Быстрое исполнение «указа семь-восемь» вызвало неизбежную реакцию в селах и деревнях, о которой чекисты докладывали в спецсообщениях. «Нельзя расстреливать людей в свободной стране за то, что жрать нечего, они вынуждены идти воровать»,— рассуждал в узком кругу служащий заготовительного пункта предприятия «Союзплодовощ» в селе Петровском Ростовского района Иваново-Промышленной области Иван Кротов. После публикации драконовского постановления, как заявлял Сталин, «работать честно и беречь колхозное добро» становилось «не так уж трудно». Руководители ВКП(б) создали для этого необходимые условия — оставалось лишь сломить «кулацкий» саботаж и доказать хлеборобам, что сохранение колхозного строя в СССР связано с принципиальным вопросом об их жизни и смерти.
Собрали 570 тонн — сдали 593 тонны
11 января 1933 года Сталин выступал на пленуме ЦК и ЦКК ВКП(б): «Урожай у нас был в этом году не хуже, а лучше, чем в предыдущем году». Действительно, валовый сбор зерновых 1932 года (69,87 млн тонн) превысил сбор 1931 года (69,48 млн тонн); при пересчете на душу населения ситуация выглядела почти одинаковой (округленно 430 кг против 429 кг). Однако в тот момент, когда Сталин докладывал о партийной работе в советской деревне, в украинских селах и кубанских станицах люди уже начинали есть друг друга.
Главная причина крестьянской катастрофы 1933 года не связана с засухой или другими погодно-климатическими катаклизмами. Если голодная смертность на селе в 1932 году объясняется нерентабельностью колхозов, находившихся в начальной стадии организации, разрушением большевиками частных хозяйств, свободного рынка и торговли, практиками террора и репрессий в деревне, то чудовищный мор 1933 года кроме вышеперечисленных причин стал прямым следствием тотальных хлебозаготовок, санкционированных членами Политбюро.
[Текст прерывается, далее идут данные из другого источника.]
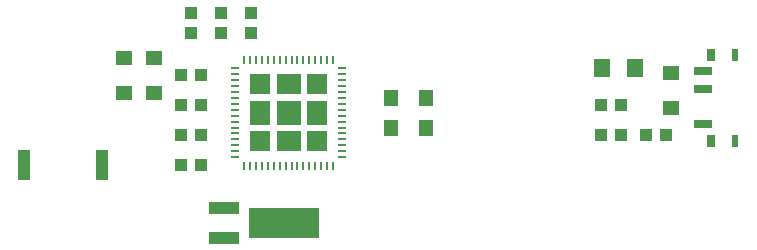
<source format=gtp>
G75*
%MOIN*%
%OFA0B0*%
%FSLAX25Y25*%
%IPPOS*%
%LPD*%
%AMOC8*
5,1,8,0,0,1.08239X$1,22.5*
%
%ADD10R,0.04000X0.10000*%
%ADD11R,0.04331X0.03937*%
%ADD12R,0.05512X0.04724*%
%ADD13R,0.04724X0.05512*%
%ADD14R,0.03937X0.04331*%
%ADD15R,0.01102X0.03150*%
%ADD16R,0.03150X0.01102*%
%ADD17R,0.07087X0.07087*%
%ADD18R,0.07087X0.07874*%
%ADD19R,0.07874X0.07087*%
%ADD20R,0.07874X0.07874*%
%ADD21R,0.09843X0.03937*%
%ADD22R,0.23622X0.09843*%
%ADD23R,0.05512X0.06299*%
%ADD24R,0.05906X0.02756*%
%ADD25R,0.02362X0.03937*%
%ADD26R,0.03150X0.03937*%
D10*
X0102800Y0173600D03*
X0128800Y0173600D03*
D11*
X0155154Y0173500D03*
X0161846Y0173500D03*
X0161846Y0183500D03*
X0155154Y0183500D03*
X0155154Y0193500D03*
X0161846Y0193500D03*
X0161846Y0203500D03*
X0155154Y0203500D03*
X0295154Y0193500D03*
X0301846Y0193500D03*
X0301846Y0183500D03*
X0295154Y0183500D03*
X0310154Y0183500D03*
X0316846Y0183500D03*
D12*
X0318500Y0192594D03*
X0318500Y0204406D03*
X0146000Y0209406D03*
X0136000Y0209406D03*
X0136000Y0197594D03*
X0146000Y0197594D03*
D13*
X0225094Y0196000D03*
X0225094Y0186000D03*
X0236906Y0186000D03*
X0236906Y0196000D03*
D14*
X0178500Y0217654D03*
X0178500Y0224346D03*
X0168500Y0224346D03*
X0168500Y0217654D03*
X0158500Y0217654D03*
X0158500Y0224346D03*
D15*
X0176236Y0208717D03*
X0178205Y0208717D03*
X0180173Y0208717D03*
X0182142Y0208717D03*
X0184110Y0208717D03*
X0186079Y0208717D03*
X0188047Y0208717D03*
X0190016Y0208717D03*
X0191984Y0208717D03*
X0193953Y0208717D03*
X0195921Y0208717D03*
X0197890Y0208717D03*
X0199858Y0208717D03*
X0201827Y0208717D03*
X0203795Y0208717D03*
X0205764Y0208717D03*
X0205764Y0173283D03*
X0203795Y0173283D03*
X0201827Y0173283D03*
X0199858Y0173283D03*
X0197890Y0173283D03*
X0195921Y0173283D03*
X0193953Y0173283D03*
X0191984Y0173283D03*
X0190016Y0173283D03*
X0188047Y0173283D03*
X0186079Y0173283D03*
X0184110Y0173283D03*
X0182142Y0173283D03*
X0180173Y0173283D03*
X0178205Y0173283D03*
X0176236Y0173283D03*
D16*
X0173283Y0176236D03*
X0173283Y0178205D03*
X0173283Y0180173D03*
X0173283Y0182142D03*
X0173283Y0184110D03*
X0173283Y0186079D03*
X0173283Y0188047D03*
X0173283Y0190016D03*
X0173283Y0191984D03*
X0173283Y0193953D03*
X0173283Y0195921D03*
X0173283Y0197890D03*
X0173283Y0199858D03*
X0173283Y0201827D03*
X0173283Y0203795D03*
X0173283Y0205764D03*
X0208717Y0205764D03*
X0208717Y0203795D03*
X0208717Y0201827D03*
X0208717Y0199858D03*
X0208717Y0197890D03*
X0208717Y0195921D03*
X0208717Y0193953D03*
X0208717Y0191984D03*
X0208717Y0190016D03*
X0208717Y0188047D03*
X0208717Y0186079D03*
X0208717Y0184110D03*
X0208717Y0182142D03*
X0208717Y0180173D03*
X0208717Y0178205D03*
X0208717Y0176236D03*
D17*
X0200449Y0181551D03*
X0181551Y0181551D03*
X0181551Y0200449D03*
X0200449Y0200449D03*
D18*
X0200449Y0191000D03*
X0181551Y0191000D03*
D19*
X0191000Y0200449D03*
X0191000Y0181551D03*
D20*
X0191000Y0191000D03*
D21*
X0169600Y0149200D03*
X0169600Y0159200D03*
D22*
X0189600Y0154200D03*
D23*
X0295488Y0206000D03*
X0306512Y0206000D03*
D24*
X0329110Y0204858D03*
X0329110Y0198953D03*
X0329110Y0187142D03*
D25*
X0339937Y0181630D03*
X0339937Y0210370D03*
D26*
X0331669Y0210370D03*
X0331669Y0181630D03*
M02*

</source>
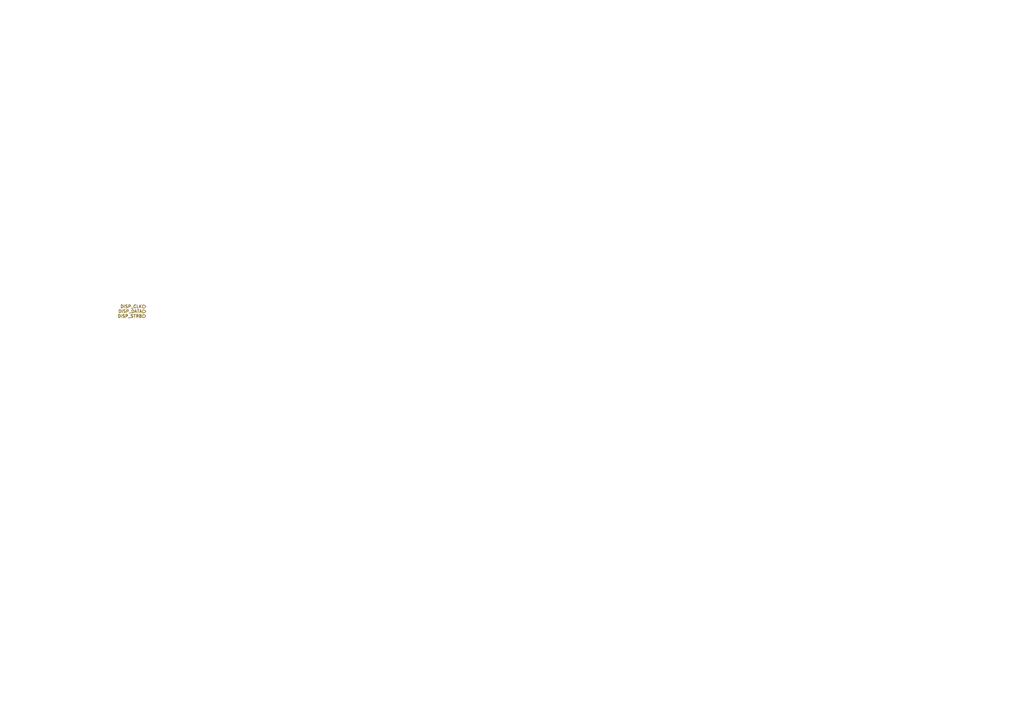
<source format=kicad_sch>
(kicad_sch (version 20211123) (generator eeschema)

  (uuid b8475d55-603f-4665-a6ee-f583099b1be1)

  (paper "A4")

  


  (hierarchical_label "DISP_CLK" (shape input) (at 42.291 88.9 180)
    (effects (font (size 0.889 0.889)) (justify right))
    (uuid 89d243fd-caae-4ff4-8d59-cfc654407ddb)
  )
  (hierarchical_label "DISP_DATA" (shape input) (at 42.291 90.297 180)
    (effects (font (size 0.889 0.889)) (justify right))
    (uuid b9958e5a-a886-4425-97c3-75c8dc65b137)
  )
  (hierarchical_label "DISP_STRB" (shape input) (at 42.291 91.694 180)
    (effects (font (size 0.889 0.889)) (justify right))
    (uuid f50ce955-0b2f-4ed5-a3f2-3a9112fd9f8f)
  )
)

</source>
По предложению наркома снабжения СССР Анастаса Микояна они собирались изъять в государственный фонд до 40% зерновых, а в отдельных колхозах и более того. Но непомерные требования выполнялись с трудом.
Например, в Северо-Кавказском крае (СКК) августовский план по хлебозаготовкам удалось выполнить лишь на 32%, сентябрьский — на 65%, а октябрьский провалился. Схожим образом выглядела ситуация на Украине и в Поволжье.
22 октября Политбюро решило направить чрезвычайные комиссии по хлебозаготовкам. В ноябре комиссия во главе с Молотовым прибыла на Украину, а на Северный Кавказ — во главе с Кагановичем. В декабре приступила к работе Поволжская комиссия во главе с секретарем ЦК Павлом Постышевым. В Казакской АССР, входившей в состав РСФСР, их функции выполнял местный крайком ВКП(б) во главе с Филиппом Голощекиным — одним из организаторов убийства царской семьи.
Члены комиссий и представители местного актива руководствовались единственной целью: любой ценой сломить «саботаж» и выполнить план по хлебосдаче, не останавливаясь перед чистками и террором. К 19 декабря из 13 районов Кубани Каганович отправил в Северный Казахстан 1992 семьи (9442 человека). По его инициативе подверглось поголовному выселению на Урал и в северные районы СССР население казачьих станиц Полтавской, Медведовской и Урупской. До депортации в станицах проживали 47,5 тыс. человек, выслали 45,6 тыс. В Вешенском районе СКК уполномоченные крайкома и райкома партии Овчинников, Шарапов, Белов, Плоткин и др., добиваясь хлебосдачи, практиковали истязания хлеборобов, включая пытки раскаленным железом. По свидетельству Михаила Шолохова, 593 тонны хлеба Вешенский район сдал, хотя весь урожай составил около 570 тонн.